In the north, sales realizations are expected to be moderately lower due to mix. Fee harvest volumes are expected to be significantly higher compared to the second quarter as we have fully transitioned from spring breakup conditions.
Turning to Real Estate, Energy & Natural Resources. Consistent with prior years, we expect our real estate activity will be heavily weighted towards the first half of the year. We expect third quarter earnings and adjusted EBITDA will be slightly lower than the third quarter of 2021 due to a decrease in acres sold year-over-year.
As Devin mentioned, real estate markets have remained strong year-to-date, and we have capitalized on strong demand and pricing for HBU properties. As a result, we are revising our guidance for full-year 2022 adjusted EBITDA to $325 million, an increase of $25 million from prior guidance. Additionally, we now expect basis as a percentage of real estate sales to be 30% to 40% for the year.
For our Wood Products segment, we expect third quarter earnings and adjusted EBITDA will be comparable to the second quarter, excluding the effects of changes in average sales realizations for lumber and oriented strand board.
Following a substantial reduction in pricing during the second quarter, benchmark prices for lumber and OSB entered the third quarter having stabilized as buyers reentered the market to bolster lean inventories. This dynamic continued throughout July, resulting in a steady increase in benchmark prices for both products.
As shown on page 21, for both lumber and OSB, our current and quarter-to-date realizations are significantly lower than the second quarter averages. For our lumber business, we expect comparable sales volumes in the third quarter and moderately lower log costs. Unit manufacturing costs are expected to be comparable. For our oriented strand board business, we expect slightly lower sales volumes and significantly higher unit manufacturing costs due to planned annual maintenance outages. Fiber costs are expected to be comparable.
For our engineered wood products business, we expect significantly lower raw material costs, primarily for OSB webstock. We anticipate this will be partially offset by lower sales realizations, primarily for plywood products. Sales realizations for our solid section and I-joist products are expected to be comparable. Our sales volumes are expected to be comparable to the second quarter and unit manufacturing costs will be slightly higher as a result of planned annual maintenance outages in the third quarter.
For our distribution business, we are expecting adjusted EBITDA to be lower than the second quarter due to lower sales realizations for most products.
I'll wrap up with a few additional comments on our total company financial items, all of which are summarized in our full-year 2022 outlook update on page 20. As a result of the debt refinancing transactions executed in the first quarter, we now expect our full-year interest expense to be $275 million, a $30 million decrease from prior guidance.
Each year in the second quarter, we finalized prior year-end estimates for pension assets and liabilities. As a result, we recorded a $67 million improvement in our net funded status as well as a reduction in our non-cash, non-operating pension and post-employment expense.

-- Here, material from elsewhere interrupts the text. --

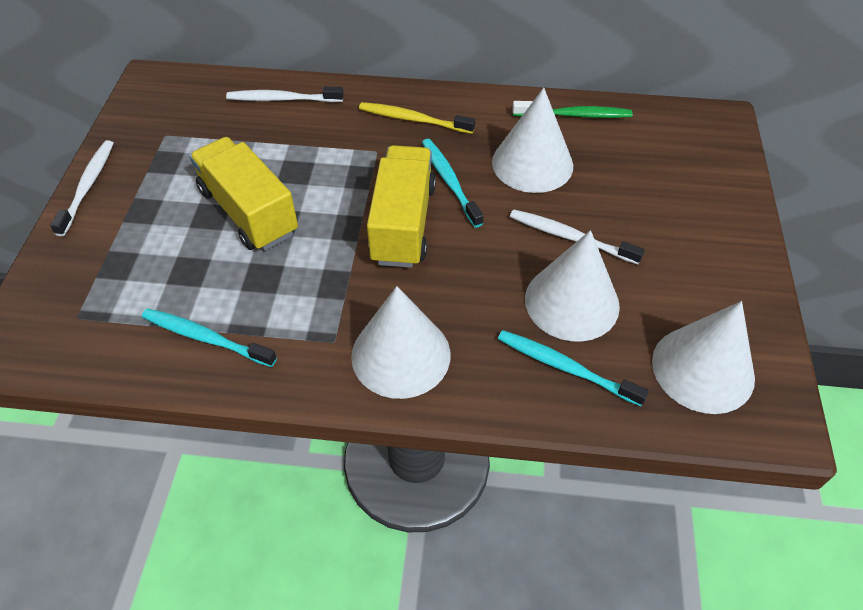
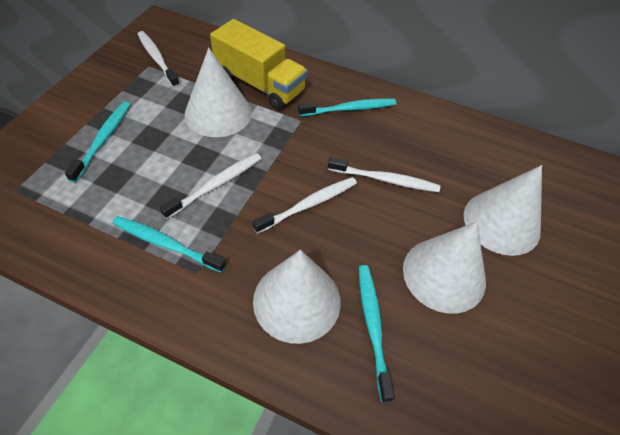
green toothbrush: [512,101,632,118] = 1 -> none = 0
turquoise toothbrush: [142,308,277,367] [422,139,483,228] [498,330,649,406] = 3 -> [65,102,131,182] [112,216,226,273] [298,99,396,116] [359,265,395,402] = 4
white toothbrush: [50,140,114,236] [226,87,344,102] [510,209,645,264] = 3 -> [138,31,180,88] [160,153,262,219] [252,177,357,234] [328,157,440,192] = 4
yellow toothbrush: [359,102,475,134] = 1 -> none = 0
yellow truck: [189,137,298,251] [367,145,436,268] = 2 -> [210,19,308,110] = 1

Finally, we now anticipate our full-year outlook for capital expenditures to be $460 million due primarily to the acceleration of equipment orders with extended lead times for future planned capital projects. There is no change to our previously announced multi-year guidance of $420 million to $440 million of annual capital expenditures for 2023 through 2025.
With that, I'll now turn the call back to Devin, and I look forward to your questions.